▸ Exercise prompt:
First find the line with "tissue box: present [221,219,293,257]", then reproduce it and all following lines of the data to the end, exactly and with no pictures, adding nothing.

▸ Entries supplied:
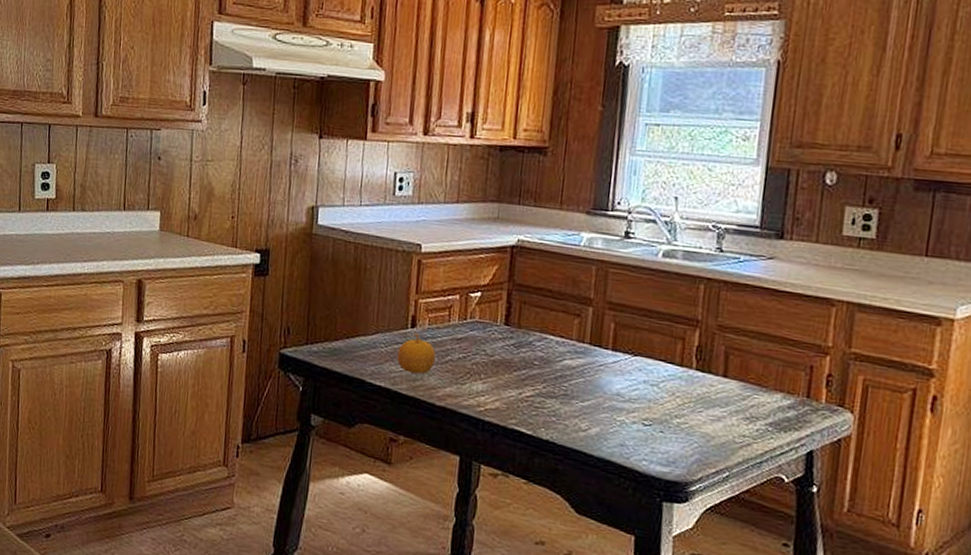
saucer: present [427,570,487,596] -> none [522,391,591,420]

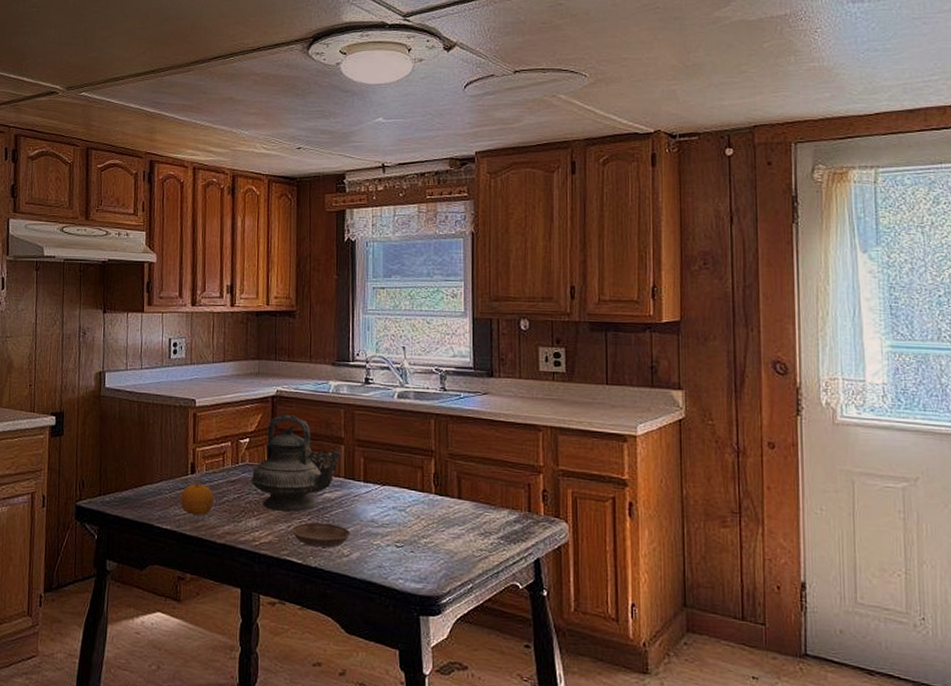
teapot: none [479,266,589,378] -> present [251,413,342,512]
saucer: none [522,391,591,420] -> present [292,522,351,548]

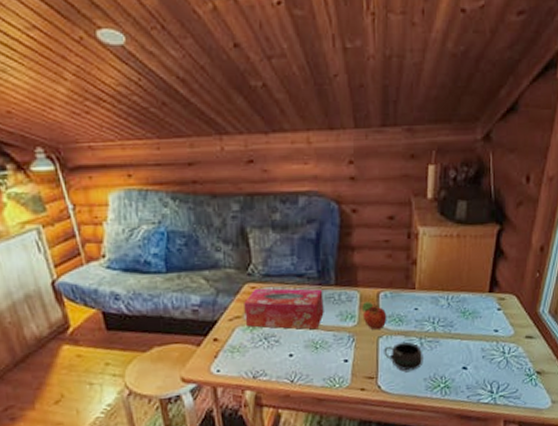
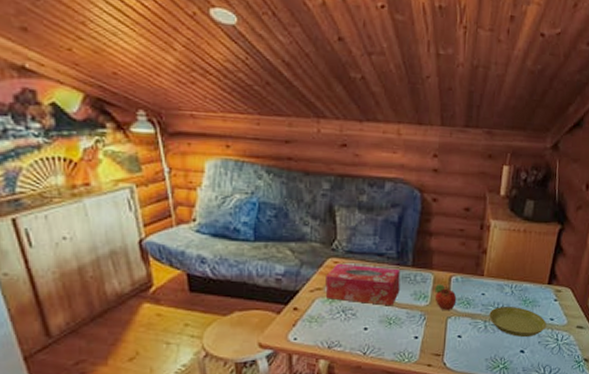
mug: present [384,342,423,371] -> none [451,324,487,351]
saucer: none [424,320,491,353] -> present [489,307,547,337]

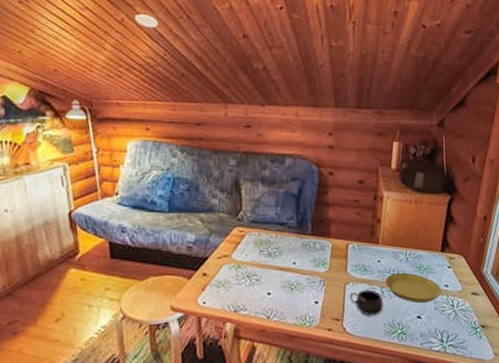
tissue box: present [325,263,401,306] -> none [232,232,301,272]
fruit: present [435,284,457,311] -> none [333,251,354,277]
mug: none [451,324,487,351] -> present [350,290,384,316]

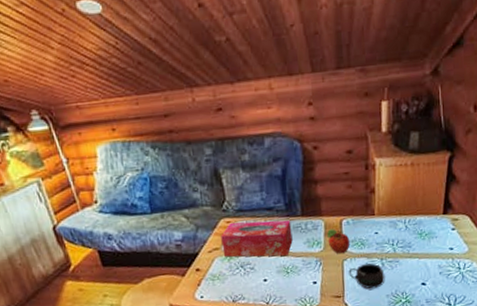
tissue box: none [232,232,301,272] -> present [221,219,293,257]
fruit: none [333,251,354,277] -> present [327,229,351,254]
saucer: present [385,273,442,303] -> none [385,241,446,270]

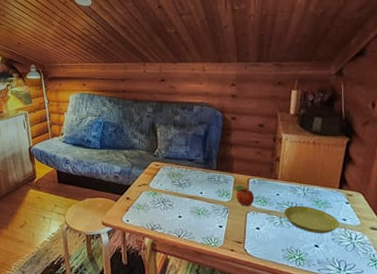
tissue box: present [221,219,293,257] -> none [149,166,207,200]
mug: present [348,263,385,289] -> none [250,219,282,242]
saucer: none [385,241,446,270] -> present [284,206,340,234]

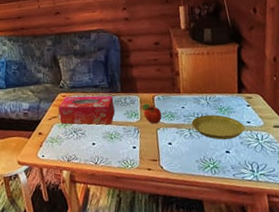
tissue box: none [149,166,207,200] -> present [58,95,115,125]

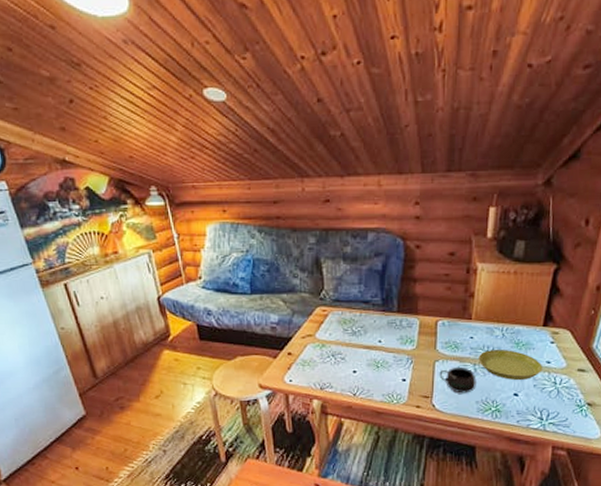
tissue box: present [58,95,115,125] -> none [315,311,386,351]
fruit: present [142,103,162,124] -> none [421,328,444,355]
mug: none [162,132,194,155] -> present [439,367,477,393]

▸ Reply:
tissue box: present [221,219,293,257] -> none [149,166,207,200]
mug: present [348,263,385,289] -> none [250,219,282,242]
saucer: none [385,241,446,270] -> present [284,206,340,234]

tissue box: none [149,166,207,200] -> present [58,95,115,125]

tissue box: present [58,95,115,125] -> none [315,311,386,351]
fruit: present [142,103,162,124] -> none [421,328,444,355]
mug: none [162,132,194,155] -> present [439,367,477,393]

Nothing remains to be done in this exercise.